The War of Revenge

Charlottesville Review, April 19, 1861

When War—and Civil War—has come, it is neither politic nor in good taste to recur to the past. Political foes will soon stand side by side in the shock of battle. We accept War as a fact. From wickedness, or from some strange hallucination, the President has summoned the country to arms—to fight among themselves. Whoever is to blame about Fort Sumter, why the affair was not dropped there, or confined to fort Pickens, we are at a loss to conjecture. What object but revenge, can have stimulated the immense military preparations in progress, or a purpose to "re-capture" other forts, we cannot discover. We have desired to weigh fairly both sides of this question. We know there is one sentiment at the North, and one sentiment at the South. The Northern journals rest the coercive measures which are being initiated on the necessity of maintaining the Union, and vindicating the Government. We admit very freely that in any ordinary case of resistance to the constituted authorities, force, even war, ought to be resorted to. In 1832 the Government would in our opinion have been fully justified in putting into execution the Force bill. The object of Government is to perpetuate itself, and to uphold its authority.

In the present case a section of country comprising some eight hundred thousand square miles, and eleven millions of people is about to be arrayed in hostility to the government. A sectional line has been drawn, the people on one side of which under the name of "the Government," are marshalling to compel to their ways of thinking the people on the other side. In 1861, it is proposed to carry conviction to fourteen American States by the sword. The Government so far from establishing and perpetuating its authority, is driving from itself new States, and laying the foundation of permanent separation and undying enmity. It is not a case of insubordination. It is the protest of one half of a confederation against the other half.
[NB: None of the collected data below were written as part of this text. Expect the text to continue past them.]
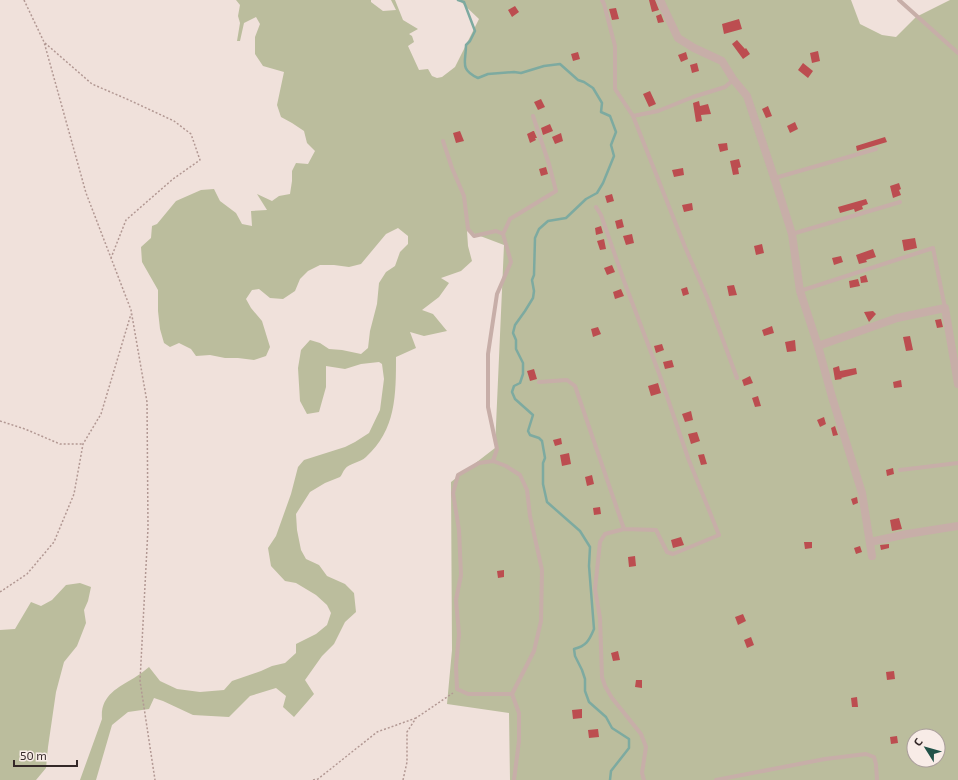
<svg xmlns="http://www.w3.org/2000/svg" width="958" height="780" font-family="'Exo 2',sans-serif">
<rect width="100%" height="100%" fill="#f0e1db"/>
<!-- green -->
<path fill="#bbbd9d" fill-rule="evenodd" d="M236,0H371V2L383,11L396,10L391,0H395L403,20L418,29L409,34L412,36L414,42L408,46L419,70L428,69L432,76L437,78L442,77L455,67L479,19L459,0H851L860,24L882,35L896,37L916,17L950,0H958V780H510L509,713L447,704L452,650L451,482L495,448L504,245L467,231L468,246L472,261L461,271L441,278L449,283L439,297L422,310L433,314L447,331L424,336L410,332L416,348L396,357C396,395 396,430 366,457C360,463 349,463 345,469C343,471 342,475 340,477L325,483L310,492L296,514L297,530L301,550L306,559L319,565L327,576L345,584L354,593L356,612L345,622L334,644L322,656L305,680L314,694L294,717L283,707L286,696L276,688L250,696L229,717L193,715L163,701L154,698L149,709L128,712L112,725L96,780H80L102,719C100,696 117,688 134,678C139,675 144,671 149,667L160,681L177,689L200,692L224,690L232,681L261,671L272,666L285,663L296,653V644L316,634L327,625L331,613L327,605L316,595L296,583L285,581L271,566L268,548L276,536L291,494L298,467L304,460L345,447L355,442L369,433L380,410L384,379L382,364L379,362L361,364L345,369L326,366V387L319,412L307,414L300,401L298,368L301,350L310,340L320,343L329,349L342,350L361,354L368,348L370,331L377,304L379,283L386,272L395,266L400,252L408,244V236L398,228L386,234L361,264L349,267L334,265H320L308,271L300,279L295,291L283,299L270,298L259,289L252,290L246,299L251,308L262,321L270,347L266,356L254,360L238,358H225L210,355L196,356L191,349L179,343L170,347L164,343L160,329L158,311V290L142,262L141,247L151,238L152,226L157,224L176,201L201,190L214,189L220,201L236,213L242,224L252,226L251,211L267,210L257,194L272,201L279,196L290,194L292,181V171L296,163L308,164L315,151L307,143L304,131L292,123L281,117L277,105L284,72L263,66L255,54V37L260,24L256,17L244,23L240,41H237L240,23L238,16L240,5ZM914,736H938V760H914Z
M80,583L91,587L88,601L84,610L86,623L77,646L64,662L56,692L48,747L46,768L36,780H0V630L15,629L31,602L41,606L52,600L66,585Z"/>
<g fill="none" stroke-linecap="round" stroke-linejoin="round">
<!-- stream -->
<path stroke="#7daaa0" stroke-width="2.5" d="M458,0L464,2L475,31L470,41L466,45C466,62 459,69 478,78L488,74L514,72L521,73L544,66L560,64L578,80L584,82L593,88L602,103L601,112L610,116L616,132L611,145L614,156L603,183L597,193L586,199L566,218L548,221L539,229L535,238L534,275L532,280L534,291L533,298L525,311L515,325L513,333L516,340V349L523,363V374L520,383L514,386L512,392L515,399L533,415L528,431L530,435L539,438L542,441L545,458L543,463V484L547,502L580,531L590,547L589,566L594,629C589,641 586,646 574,649L575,656L582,670L585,679V691L589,702L606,717L612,728L629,739V748L611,771L610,780"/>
</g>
<!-- building -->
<path fill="#bc4d50" d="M649,0H655L659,10L652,12Z
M515,6L519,12L512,17L508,10Z
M616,8L619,19L612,20L609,9Z
M661,14L664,22L658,23L656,16Z
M739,19L742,29L724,34L722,24Z
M737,40L745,49L746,48L750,54L743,59L732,44Z
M818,51L820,61L812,63L810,53Z
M578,52L580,59L573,61L571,54Z
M686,52L688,59L681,62L678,55Z
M697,63L699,71L692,73L690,65Z
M803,63L813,71L808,78L798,70Z
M650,91L656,104L649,107L643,94Z
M541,99L545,107L538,110L534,102Z
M699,101L700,106L708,104L711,114L701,115L702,121L696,122L693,103Z
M768,106L772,116L766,118L762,109Z
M795,122L798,129L790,133L787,126Z
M550,124L553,131L543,135L541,128Z
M460,131L464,141L456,143L453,133Z
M533,131H534L537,138H535L536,140L530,143L527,134Z
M561,133L563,141L555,144L552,137Z
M885,137L887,142L857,151L856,146Z
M727,143L728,150L720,152L718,144Z
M739,159L741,167L738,168L739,174L733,175L730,161Z
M546,167L548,174L541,176L539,169Z
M683,168L684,175L674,177L672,170Z
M899,183L901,189L899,190L901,195L893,198L890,186Z
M612,194L614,201L607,203L605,196Z
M866,199L868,204L862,206L863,209L855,212L854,209L840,213L838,207Z
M692,203L693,210L684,212L682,205Z
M622,219L624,227L617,229L615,221Z
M601,226L603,233L596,235L595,228Z
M632,234L634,243L626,245L623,236Z
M915,238L917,248L904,251L902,240Z
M604,239L606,249L600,250L597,241Z
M762,244L764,253L756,255L754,246Z
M873,249L876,257L866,260L867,262L859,264L856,255Z
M841,256L843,262L834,265L832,258Z
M612,265L615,272L607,275L604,268Z
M866,275L868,282L861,283L860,277Z
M858,279L860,286L850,288L849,281Z
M734,285L737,295L729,296L727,286Z
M687,287L689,294L683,296L681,289Z
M621,289L624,296L615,299L613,292Z
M873,311L876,314L869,322L864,312Z
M941,319L943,327L937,328L935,320Z
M772,326L774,333L764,336L762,330Z
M598,327L601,334L593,337L591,329Z
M910,336L913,350L906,351L903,337Z
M795,340L796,351L787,352L785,342Z
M662,344L664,350L656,353L654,346Z
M672,360L674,367L665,369L663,362Z
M839,366L840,371L856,368L857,374L841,378L842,379L835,380L833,368Z
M534,369L537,379L530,381L527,371Z
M750,376L753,383L744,386L742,380Z
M901,380L902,387L894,388L893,382Z
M658,383L661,393L651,396L648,386Z
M758,396L761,406L755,407L752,398Z
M691,411L693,420L685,422L682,414Z
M824,417L826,424L820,427L817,420Z
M835,426L838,435L833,436L831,428Z
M697,432L700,441L691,444L688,434Z
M561,438L562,444L555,446L553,440Z
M569,453L571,464L562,466L560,455Z
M704,454L707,464L701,465L698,455Z
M893,468L894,474L887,476L886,470Z
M592,475L594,484L587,486L585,477Z
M857,497L858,503L853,505L851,499Z
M600,507L601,514L594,515L593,508Z
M899,518L902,529L892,531L890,520Z
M681,537L684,545L673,548L671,540Z
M804,542H812V548L805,549Z
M889,544V548L881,550L880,545Z
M860,546L862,552L856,554L854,548Z
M635,556L636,566L629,567L628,557Z
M504,570V577L498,578L497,571Z
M743,614L746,621L738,625L735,617Z
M751,637L754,645L747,648L744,640Z
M618,651L620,660L613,661L611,653Z
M894,671L895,679L887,680L886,672Z
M636,680H642V688L635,687Z
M857,697L858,707H852L851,698Z
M582,709V718L573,719L572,710Z
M598,729L599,737L589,738L588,730Z
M897,736L898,743L891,744L890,737Z"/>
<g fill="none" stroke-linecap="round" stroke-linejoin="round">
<!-- path -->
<path stroke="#b29893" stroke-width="1.5" stroke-dasharray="2 2" stroke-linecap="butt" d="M24,0L44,42L86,193L131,310L147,402L148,528L140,681L155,780
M45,43L92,84L129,100L174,121L191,134L200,160L173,179L126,220L111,258
M0,421L25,429L60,444H82
M0,592L27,574L54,542L74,494L83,444L101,414L131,314
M313,780L318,779L377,732L416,718
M403,780L407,762V732L416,718L453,693"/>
<!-- lane -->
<path stroke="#c7aea8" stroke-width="4" d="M602,0L604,4L615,46V89L633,116L658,111L693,97L725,87L733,80
M899,0L958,53
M633,116L685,247L707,297L737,378
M443,141L452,168L464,196L468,229L474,236L496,231L503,234
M775,178L876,149
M596,207L601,215L624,281L660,376L688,458L719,535L673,554L667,552L656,530L624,529L605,534L600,542L595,589L600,618L602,677L605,686L612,698L641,734L646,747L642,773L644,780
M792,234L900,202
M800,291L933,248L945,308
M539,382L567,380L575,386L624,529
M493,461L506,466L520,475L527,490L530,516L542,570L541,621L534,651L512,694H468L457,689L456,666L459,634L456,600L461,575L459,530L453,493L458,475L479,463Z
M493,461L497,449L488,407V354L497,294L511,262L503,234L510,219L556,191L549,164L533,116
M900,470L958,463
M512,694L519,713V741L514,780
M716,780L825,759L866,754L874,757L876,764L877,780"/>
<!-- street -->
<path stroke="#c7aea8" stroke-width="8" d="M660,0L678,38L694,48L722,61L733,79L747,96L774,177L792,234L800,291L818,346L897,318L945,308L958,384
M818,346L832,397L862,493L872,556
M870,542L907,534L958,526"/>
</g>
<!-- north arrow -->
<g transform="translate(926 748) rotate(307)"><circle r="19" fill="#f8ece7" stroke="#aa9e9b"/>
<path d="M0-3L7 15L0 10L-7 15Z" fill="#215248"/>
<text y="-6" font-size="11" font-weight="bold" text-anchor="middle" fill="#342828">С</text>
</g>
<!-- scale -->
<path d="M14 760v6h63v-6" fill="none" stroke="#342828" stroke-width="2"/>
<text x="20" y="760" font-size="12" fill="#342828" stroke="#f8ece7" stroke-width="3" paint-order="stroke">50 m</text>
</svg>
After ten years—or a generation—have passed—and every green field has been stained with blood—and many a gallant soldier has bit the dust—and bereavement or impoverishment has entered every home in the South, will the South be prepared to go back to the old ways? Shall the free spontaneous outgoings of the American spirit draw its impulses from the instructive promptings of improved artillery and rifled muskets? Will Virginia and Alabama be chastised into the peaceable election of members to the Federal Congress? Will blows with the edge or the flat-side of cavalry sabres teach them to cast electoral votes for a Northern president?
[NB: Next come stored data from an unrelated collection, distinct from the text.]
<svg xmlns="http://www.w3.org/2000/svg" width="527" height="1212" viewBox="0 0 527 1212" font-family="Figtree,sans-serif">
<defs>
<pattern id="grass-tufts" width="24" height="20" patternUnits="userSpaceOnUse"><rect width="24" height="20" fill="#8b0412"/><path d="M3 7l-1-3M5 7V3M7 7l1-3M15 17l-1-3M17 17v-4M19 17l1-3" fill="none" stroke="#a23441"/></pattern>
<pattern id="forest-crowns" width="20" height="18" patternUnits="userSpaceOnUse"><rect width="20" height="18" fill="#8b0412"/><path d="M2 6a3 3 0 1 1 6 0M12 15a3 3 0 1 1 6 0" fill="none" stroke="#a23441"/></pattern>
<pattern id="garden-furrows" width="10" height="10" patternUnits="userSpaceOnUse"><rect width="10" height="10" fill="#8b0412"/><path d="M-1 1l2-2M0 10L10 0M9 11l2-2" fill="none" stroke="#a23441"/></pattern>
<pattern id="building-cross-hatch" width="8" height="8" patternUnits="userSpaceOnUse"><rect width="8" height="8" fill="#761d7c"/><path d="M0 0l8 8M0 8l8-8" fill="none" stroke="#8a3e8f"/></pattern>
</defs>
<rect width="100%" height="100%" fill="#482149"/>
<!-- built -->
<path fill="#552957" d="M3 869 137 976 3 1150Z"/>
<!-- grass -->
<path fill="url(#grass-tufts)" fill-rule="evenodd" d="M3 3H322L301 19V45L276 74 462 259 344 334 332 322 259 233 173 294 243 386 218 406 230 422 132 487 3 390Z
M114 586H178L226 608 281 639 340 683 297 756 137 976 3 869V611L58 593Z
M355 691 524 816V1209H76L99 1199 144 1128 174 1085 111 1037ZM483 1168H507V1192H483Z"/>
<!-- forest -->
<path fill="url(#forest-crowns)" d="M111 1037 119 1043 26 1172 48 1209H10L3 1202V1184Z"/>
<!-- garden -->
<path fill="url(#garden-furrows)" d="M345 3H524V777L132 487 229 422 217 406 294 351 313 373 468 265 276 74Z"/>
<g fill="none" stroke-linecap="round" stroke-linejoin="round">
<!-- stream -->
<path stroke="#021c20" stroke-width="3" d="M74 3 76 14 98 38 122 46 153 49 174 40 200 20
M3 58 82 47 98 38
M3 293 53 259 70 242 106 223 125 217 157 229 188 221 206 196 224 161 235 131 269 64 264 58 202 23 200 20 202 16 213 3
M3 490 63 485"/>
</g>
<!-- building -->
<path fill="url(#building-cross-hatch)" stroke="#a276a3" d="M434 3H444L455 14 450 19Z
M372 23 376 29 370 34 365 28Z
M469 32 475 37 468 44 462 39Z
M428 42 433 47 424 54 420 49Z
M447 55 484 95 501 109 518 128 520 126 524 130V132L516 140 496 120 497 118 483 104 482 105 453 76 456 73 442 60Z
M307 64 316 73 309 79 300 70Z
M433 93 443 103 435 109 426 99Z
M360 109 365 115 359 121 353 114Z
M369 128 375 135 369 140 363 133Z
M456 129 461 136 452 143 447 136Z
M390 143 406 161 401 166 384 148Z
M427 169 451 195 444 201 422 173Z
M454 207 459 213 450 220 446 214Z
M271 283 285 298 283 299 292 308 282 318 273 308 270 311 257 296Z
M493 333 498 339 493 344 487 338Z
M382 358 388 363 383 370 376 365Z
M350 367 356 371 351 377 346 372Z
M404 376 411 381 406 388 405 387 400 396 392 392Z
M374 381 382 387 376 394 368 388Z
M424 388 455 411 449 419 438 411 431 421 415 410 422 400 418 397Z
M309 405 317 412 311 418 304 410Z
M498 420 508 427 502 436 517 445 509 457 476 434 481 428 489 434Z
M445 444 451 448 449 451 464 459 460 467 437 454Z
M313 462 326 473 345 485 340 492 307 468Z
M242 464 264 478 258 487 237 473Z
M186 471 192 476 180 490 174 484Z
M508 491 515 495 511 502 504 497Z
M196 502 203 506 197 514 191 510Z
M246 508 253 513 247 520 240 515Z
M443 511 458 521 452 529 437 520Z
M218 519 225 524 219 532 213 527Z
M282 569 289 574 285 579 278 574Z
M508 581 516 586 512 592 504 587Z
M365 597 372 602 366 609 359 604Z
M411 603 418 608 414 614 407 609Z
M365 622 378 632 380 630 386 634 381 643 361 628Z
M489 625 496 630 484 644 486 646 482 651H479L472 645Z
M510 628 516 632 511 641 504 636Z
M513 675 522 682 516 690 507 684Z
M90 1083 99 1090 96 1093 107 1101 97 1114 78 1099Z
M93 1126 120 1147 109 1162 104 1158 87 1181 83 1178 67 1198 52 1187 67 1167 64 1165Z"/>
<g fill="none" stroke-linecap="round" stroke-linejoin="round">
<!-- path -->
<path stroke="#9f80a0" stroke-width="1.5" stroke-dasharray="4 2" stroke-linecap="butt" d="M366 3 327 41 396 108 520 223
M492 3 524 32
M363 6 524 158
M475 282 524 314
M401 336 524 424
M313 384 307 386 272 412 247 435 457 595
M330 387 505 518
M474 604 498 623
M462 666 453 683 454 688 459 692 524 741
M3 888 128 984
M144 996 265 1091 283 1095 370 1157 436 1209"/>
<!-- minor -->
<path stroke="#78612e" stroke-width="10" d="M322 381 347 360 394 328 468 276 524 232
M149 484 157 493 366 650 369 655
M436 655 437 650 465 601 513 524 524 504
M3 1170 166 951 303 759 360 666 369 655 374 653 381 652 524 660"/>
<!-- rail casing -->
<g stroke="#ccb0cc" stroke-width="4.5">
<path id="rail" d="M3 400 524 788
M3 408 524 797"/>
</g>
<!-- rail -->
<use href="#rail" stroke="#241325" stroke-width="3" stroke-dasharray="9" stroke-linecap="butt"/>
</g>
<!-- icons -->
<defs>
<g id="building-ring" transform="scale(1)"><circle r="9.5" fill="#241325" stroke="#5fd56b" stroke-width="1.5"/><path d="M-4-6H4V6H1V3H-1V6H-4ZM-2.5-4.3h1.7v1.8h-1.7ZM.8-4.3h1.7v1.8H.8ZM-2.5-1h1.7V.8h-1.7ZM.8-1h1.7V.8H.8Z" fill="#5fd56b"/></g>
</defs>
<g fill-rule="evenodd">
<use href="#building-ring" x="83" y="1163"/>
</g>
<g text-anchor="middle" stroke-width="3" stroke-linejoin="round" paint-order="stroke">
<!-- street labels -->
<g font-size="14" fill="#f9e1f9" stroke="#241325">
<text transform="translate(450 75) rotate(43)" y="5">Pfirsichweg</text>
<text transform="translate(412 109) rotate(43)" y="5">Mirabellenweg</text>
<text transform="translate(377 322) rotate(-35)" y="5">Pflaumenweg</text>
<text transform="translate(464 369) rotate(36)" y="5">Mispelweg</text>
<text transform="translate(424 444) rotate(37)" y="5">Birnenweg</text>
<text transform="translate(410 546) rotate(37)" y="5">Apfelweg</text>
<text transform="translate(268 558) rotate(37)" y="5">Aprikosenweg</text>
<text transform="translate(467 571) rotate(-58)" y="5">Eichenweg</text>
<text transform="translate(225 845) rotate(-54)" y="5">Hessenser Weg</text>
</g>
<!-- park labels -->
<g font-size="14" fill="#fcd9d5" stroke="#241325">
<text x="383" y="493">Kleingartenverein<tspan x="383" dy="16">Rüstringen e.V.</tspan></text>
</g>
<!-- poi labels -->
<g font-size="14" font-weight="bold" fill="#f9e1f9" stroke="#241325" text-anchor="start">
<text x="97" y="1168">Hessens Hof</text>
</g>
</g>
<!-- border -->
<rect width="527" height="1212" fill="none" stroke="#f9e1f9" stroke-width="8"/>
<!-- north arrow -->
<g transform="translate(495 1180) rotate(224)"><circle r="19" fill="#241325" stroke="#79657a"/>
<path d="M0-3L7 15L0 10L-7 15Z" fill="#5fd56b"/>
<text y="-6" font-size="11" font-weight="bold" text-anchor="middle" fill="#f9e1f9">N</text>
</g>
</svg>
In case of success, the most that the "United States Government" can hope for, is the permanent military occupation of the Southern States. We through this journal have battled for the cause of the American Union, until we exposed ourselves at the hands of some of the best men in the community to the charge of being wanting in patriotism and sectional pride. We have reprobated the dismemberment of this Union in terms of the bitterest and most unmeasured condemnation. Upon an humble theatre, and with humble abilities, we have contended for the Union as a man contends for his life. We have encountered pecuniary injury, and the estrangement of valued friends, in the path of what we believed to be a duty to the welfare of the State, the interests of the American nation, and the cause of human liberty. And now while President Lincoln holds in suspense the uplifted gauge of battle, we warn him in the name of the former Union party in Virginia, that there are no divisions here now that the curtain has begun to rise. If he sends war upon the people of the South, he will meet a united and continued resistance until he will retreat as Pyrrhus did from Italy, or the legions of France retired from Moscow. Peradventure he will retrace his steps as the Persians fled from Marathon, or the English from Bannockburn. The history of Scotland may afford him an instructive lesson. After centuries of war—after the fields of Falkirk and Flodden—Scotland was still unconquered. After four hundred years that Union was effected peaceably which could never be established by force.

We find it difficult to believe that Abraham Lincoln, speaking the same language, professing the same religion, belonging to the same advanced race—born even upon Southern soil—really contemplates serious war. We can hardly realise that any man of fair ability and fair morality in the United States would in earnest inaugurate civil war between Americans. If he were to let loose the devils in hell, he could not get up such a tragedy. We still hope in conformity with his reply to the Virginia Commissioners that his design is at present limited to "the border of the country." That would be trifling in its results to a collision of large armies in the interior. It is the policy of both parties to settle this contest at sea, and at the frontier forts. Mr. Lincoln may try the experiment of coercion to this extent. It will probably only drive all the border States to secession, and succeed in establishing the permanent division of the Union by the slave line. When he should be weary, he would have the satisfaction of having added six or eight States to those already seceded.

This method of conducting the war, may be his policy. The danger is that, even if he has the inclination, he may not be able to restrain the storm which he has roused. The conflict will, we fear, gradually extend, and a long and bloody continental war be the result.

Judging by the temper of the people of this community, this last result will be rather invited than avoided. The public heart is stirred to its lowest depths. The War feeling is swelling and surging like the waves of the sea. Who can resist a whole people, thoroughly aroused, brave to rashness, fighting for their existence?